• [Written request] Return every line of the material that contains the string "rangeland", matching case exactly.

Part of a data file
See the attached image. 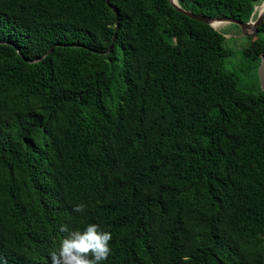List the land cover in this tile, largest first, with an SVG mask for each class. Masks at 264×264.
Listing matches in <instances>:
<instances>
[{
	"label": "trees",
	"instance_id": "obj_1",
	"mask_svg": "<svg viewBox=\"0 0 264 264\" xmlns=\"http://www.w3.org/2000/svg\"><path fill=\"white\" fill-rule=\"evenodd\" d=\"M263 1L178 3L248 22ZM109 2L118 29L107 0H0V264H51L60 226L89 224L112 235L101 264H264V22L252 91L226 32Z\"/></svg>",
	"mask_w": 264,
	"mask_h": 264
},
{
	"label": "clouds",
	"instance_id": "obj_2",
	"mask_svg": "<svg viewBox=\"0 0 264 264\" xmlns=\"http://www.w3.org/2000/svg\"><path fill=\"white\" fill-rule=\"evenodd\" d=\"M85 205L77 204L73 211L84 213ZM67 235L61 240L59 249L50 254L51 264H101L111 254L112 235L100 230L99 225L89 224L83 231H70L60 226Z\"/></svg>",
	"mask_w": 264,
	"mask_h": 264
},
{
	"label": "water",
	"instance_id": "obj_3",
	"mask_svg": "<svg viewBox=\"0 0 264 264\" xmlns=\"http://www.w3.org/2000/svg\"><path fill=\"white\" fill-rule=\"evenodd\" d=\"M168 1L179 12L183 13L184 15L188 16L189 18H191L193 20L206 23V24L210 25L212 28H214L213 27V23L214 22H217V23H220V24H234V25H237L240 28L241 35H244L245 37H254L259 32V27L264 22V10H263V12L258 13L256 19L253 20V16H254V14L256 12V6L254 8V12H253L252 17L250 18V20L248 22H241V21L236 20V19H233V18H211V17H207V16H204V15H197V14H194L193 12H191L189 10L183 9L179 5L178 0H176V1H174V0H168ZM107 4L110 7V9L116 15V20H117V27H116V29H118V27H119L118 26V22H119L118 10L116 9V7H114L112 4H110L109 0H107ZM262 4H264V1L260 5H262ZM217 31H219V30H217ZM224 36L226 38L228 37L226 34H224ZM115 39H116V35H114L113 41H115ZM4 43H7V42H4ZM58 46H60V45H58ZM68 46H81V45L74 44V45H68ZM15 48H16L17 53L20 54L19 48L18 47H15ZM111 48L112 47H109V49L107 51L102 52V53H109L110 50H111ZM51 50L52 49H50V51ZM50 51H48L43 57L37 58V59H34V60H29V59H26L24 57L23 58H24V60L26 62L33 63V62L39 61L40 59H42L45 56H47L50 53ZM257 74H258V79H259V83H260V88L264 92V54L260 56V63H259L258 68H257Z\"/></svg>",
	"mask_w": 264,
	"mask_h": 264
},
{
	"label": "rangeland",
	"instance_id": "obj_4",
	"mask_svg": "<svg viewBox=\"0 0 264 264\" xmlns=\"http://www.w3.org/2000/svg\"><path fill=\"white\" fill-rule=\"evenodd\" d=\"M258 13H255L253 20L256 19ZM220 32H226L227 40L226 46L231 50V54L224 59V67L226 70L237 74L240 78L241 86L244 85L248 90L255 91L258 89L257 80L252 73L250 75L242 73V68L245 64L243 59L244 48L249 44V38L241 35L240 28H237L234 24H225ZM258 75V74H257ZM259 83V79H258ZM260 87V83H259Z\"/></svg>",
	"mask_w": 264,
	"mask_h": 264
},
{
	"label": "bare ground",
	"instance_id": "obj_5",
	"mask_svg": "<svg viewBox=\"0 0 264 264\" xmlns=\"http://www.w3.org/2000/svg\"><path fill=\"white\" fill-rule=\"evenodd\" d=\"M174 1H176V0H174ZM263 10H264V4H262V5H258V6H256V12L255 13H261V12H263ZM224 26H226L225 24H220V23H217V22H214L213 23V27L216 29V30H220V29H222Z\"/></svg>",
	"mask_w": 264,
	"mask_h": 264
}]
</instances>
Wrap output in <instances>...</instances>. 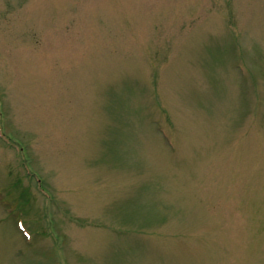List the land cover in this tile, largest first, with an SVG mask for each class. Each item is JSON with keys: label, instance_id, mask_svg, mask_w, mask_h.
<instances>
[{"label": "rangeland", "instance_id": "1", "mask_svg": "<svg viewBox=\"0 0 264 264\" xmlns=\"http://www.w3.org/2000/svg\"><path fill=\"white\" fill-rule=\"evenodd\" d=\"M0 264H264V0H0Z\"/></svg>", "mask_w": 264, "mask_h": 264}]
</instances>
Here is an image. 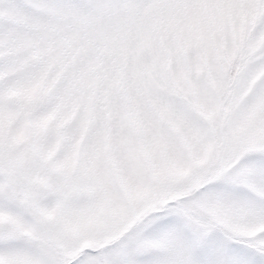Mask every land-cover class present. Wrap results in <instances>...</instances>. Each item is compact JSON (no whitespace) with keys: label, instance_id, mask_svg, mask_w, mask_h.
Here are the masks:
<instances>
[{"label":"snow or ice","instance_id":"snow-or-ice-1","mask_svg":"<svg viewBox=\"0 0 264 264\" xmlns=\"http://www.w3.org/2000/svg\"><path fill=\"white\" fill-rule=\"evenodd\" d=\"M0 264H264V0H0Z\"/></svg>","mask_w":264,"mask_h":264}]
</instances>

• [Response to this task]
	"label": "rangeland",
[{"label": "rangeland", "instance_id": "1", "mask_svg": "<svg viewBox=\"0 0 264 264\" xmlns=\"http://www.w3.org/2000/svg\"><path fill=\"white\" fill-rule=\"evenodd\" d=\"M0 264H264V0H0Z\"/></svg>", "mask_w": 264, "mask_h": 264}]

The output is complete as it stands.